Doch während Söding kritisiert, daß die Industrie die Quadro-Geräte mit Druck "auf den Markt preßt", bereitet sich seine Firma gewissenhaft auf die "gewisse Unvernunft" vor: Wie alle großen Platten-Produzenten macht sie ihre Aufnahmen schon seit geraumer Zeit in Vierkanal-Technik, so daß sie den Markt jederzeit mit Quadrophonie-Platten bedienen könnte.
DER SPIEGEL 12.03.1973
Nachsatz aus 2015 - es war abzusehen
Die Techniker und die Marketing-Fachleute wußten es von Anfang an, keiner muß "es" wirklich haben, es ist ein "nice to have" Feature, also eine Eigenschaft, die den eh schon tollen Genuß noch weiter erhöhen soll (oder mag).
Und diese neue Eigenschaft steht auf ganz vielen extrem wackeligen Vinyl-Beinen und auch das wußte jeder hinter den Kulissen. Es gab aber Zwänge, mit neuen Produkten wieder mehr zu verkaufen, und eigentlich war es völlig wurscht, was da verkauft wurde, Hauptsache es wurde etwas verkauft.

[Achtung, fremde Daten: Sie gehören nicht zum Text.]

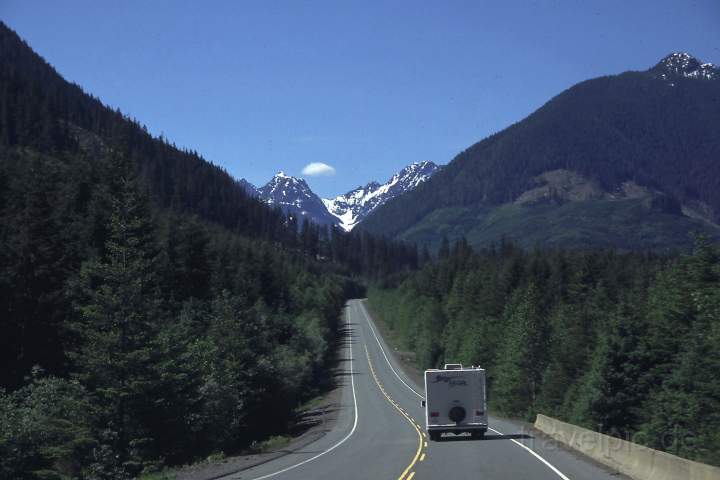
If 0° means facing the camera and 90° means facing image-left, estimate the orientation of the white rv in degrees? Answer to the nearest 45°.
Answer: approximately 180°

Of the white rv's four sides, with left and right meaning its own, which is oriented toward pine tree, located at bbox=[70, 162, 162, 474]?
left
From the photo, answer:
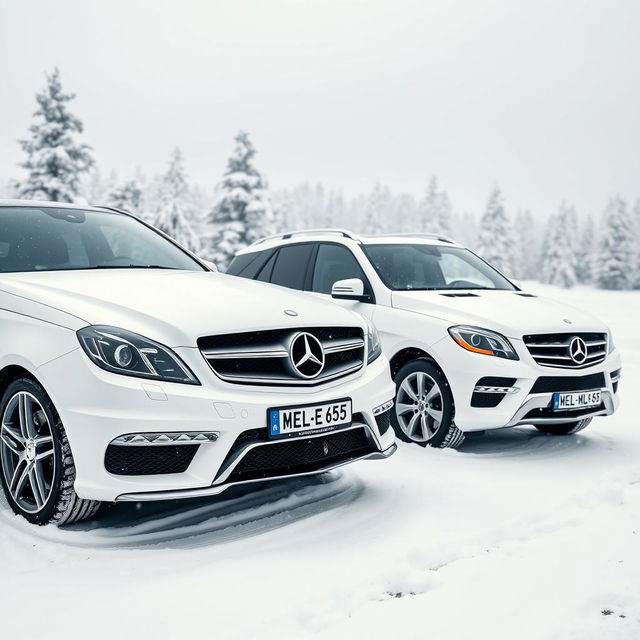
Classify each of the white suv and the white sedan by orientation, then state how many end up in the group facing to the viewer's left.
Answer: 0

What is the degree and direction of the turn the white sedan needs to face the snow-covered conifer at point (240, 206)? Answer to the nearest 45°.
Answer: approximately 135° to its left

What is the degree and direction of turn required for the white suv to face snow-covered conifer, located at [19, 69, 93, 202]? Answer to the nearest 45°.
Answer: approximately 180°

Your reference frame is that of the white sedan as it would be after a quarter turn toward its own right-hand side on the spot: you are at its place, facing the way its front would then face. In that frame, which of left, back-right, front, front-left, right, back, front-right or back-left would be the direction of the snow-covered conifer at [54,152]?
back-right

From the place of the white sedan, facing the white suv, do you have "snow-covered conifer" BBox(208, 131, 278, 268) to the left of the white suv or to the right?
left

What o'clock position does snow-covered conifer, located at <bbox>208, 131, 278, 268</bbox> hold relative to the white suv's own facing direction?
The snow-covered conifer is roughly at 7 o'clock from the white suv.

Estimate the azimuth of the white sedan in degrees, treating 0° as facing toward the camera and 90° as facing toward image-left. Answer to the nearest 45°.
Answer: approximately 315°

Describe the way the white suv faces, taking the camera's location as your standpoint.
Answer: facing the viewer and to the right of the viewer

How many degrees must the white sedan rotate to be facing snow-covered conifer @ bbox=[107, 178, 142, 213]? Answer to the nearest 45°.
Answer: approximately 135° to its left

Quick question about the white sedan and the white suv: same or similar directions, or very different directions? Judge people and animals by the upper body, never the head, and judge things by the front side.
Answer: same or similar directions

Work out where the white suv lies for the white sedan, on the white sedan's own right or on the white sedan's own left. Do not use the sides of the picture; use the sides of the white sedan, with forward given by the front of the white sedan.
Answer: on the white sedan's own left
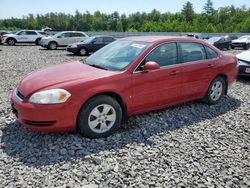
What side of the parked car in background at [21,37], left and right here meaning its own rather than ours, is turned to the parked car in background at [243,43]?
back

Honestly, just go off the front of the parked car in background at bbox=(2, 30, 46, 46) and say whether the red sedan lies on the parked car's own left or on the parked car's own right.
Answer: on the parked car's own left

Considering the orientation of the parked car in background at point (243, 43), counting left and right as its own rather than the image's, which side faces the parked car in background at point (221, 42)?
front

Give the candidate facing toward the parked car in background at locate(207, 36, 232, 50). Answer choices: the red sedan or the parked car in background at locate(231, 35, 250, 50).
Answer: the parked car in background at locate(231, 35, 250, 50)

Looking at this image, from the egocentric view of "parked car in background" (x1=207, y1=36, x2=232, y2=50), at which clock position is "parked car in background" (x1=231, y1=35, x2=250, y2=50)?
"parked car in background" (x1=231, y1=35, x2=250, y2=50) is roughly at 6 o'clock from "parked car in background" (x1=207, y1=36, x2=232, y2=50).

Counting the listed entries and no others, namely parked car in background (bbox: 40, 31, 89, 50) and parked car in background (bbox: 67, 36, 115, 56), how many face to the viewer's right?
0

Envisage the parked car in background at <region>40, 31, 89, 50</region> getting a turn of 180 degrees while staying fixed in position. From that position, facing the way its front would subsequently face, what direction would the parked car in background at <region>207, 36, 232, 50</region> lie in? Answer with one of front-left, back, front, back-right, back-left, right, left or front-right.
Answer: front-right

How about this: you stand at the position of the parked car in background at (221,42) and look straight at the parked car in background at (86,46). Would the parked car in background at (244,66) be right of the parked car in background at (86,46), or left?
left

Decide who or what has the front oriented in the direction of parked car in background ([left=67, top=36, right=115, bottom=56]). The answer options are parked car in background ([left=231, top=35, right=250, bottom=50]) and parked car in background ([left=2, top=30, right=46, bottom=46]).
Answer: parked car in background ([left=231, top=35, right=250, bottom=50])

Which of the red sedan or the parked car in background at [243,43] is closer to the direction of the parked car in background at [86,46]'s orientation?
the red sedan
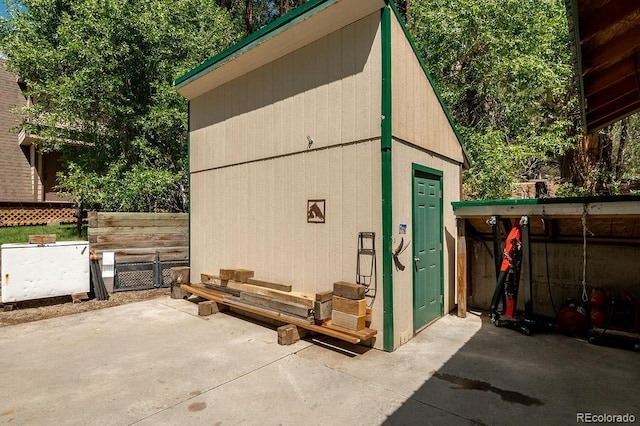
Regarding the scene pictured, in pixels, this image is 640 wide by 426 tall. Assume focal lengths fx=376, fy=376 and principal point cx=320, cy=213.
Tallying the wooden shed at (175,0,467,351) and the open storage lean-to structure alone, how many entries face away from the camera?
0

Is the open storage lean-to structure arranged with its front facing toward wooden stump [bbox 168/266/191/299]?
no

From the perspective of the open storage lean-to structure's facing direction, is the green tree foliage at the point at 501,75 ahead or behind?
behind

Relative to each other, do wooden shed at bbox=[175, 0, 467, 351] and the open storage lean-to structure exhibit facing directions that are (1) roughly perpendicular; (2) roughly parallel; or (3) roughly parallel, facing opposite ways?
roughly perpendicular

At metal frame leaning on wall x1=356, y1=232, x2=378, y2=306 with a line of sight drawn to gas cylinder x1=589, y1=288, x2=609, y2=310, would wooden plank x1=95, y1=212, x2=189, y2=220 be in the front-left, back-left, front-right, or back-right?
back-left

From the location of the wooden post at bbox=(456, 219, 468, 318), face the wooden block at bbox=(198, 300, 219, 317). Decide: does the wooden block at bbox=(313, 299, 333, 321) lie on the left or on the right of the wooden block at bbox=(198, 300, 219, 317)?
left

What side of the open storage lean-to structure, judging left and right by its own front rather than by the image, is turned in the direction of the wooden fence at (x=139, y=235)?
right

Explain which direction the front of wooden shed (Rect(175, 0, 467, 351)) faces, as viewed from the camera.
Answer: facing the viewer and to the right of the viewer

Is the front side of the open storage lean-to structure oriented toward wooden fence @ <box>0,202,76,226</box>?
no

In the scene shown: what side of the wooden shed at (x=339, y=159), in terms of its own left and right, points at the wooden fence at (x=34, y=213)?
back

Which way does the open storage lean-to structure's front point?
toward the camera

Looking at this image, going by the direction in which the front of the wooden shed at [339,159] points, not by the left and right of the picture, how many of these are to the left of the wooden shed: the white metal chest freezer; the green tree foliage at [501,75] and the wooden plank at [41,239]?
1

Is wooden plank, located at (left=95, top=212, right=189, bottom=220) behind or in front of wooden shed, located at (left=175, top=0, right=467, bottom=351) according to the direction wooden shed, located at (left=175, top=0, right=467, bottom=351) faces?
behind

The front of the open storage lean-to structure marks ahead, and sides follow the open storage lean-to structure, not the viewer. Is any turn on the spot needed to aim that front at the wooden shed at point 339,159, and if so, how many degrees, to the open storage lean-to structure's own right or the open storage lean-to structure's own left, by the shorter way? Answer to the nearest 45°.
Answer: approximately 45° to the open storage lean-to structure's own right

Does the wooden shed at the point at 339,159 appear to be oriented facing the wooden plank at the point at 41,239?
no

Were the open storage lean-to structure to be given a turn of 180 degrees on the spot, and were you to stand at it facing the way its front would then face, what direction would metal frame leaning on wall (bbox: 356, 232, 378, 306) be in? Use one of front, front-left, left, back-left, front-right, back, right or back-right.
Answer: back-left

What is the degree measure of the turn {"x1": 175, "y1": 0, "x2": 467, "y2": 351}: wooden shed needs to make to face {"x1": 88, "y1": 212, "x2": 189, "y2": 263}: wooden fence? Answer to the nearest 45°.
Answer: approximately 180°

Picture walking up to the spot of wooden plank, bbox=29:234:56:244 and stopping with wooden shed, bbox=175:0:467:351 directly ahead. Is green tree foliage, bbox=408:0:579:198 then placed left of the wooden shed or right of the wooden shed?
left
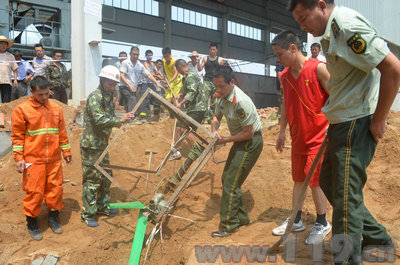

Diese letztendlich durchsichtige (Firmen-) Politik des Eigeninteresses der Hersteller zu Lasten der Kunden wurde zum Bumerang. Die Kunden wurden verkauft - oder wie man heute sagt, verschaukelt bzw. geleimt. Und sie waren zurecht sauer. Eine "Kaufzurückhaltung"dauerte bis über 1985 hinaus an und viele renommierte deutsche Firmen mußten aufgeben, so auch DUAL und ELAC und andere.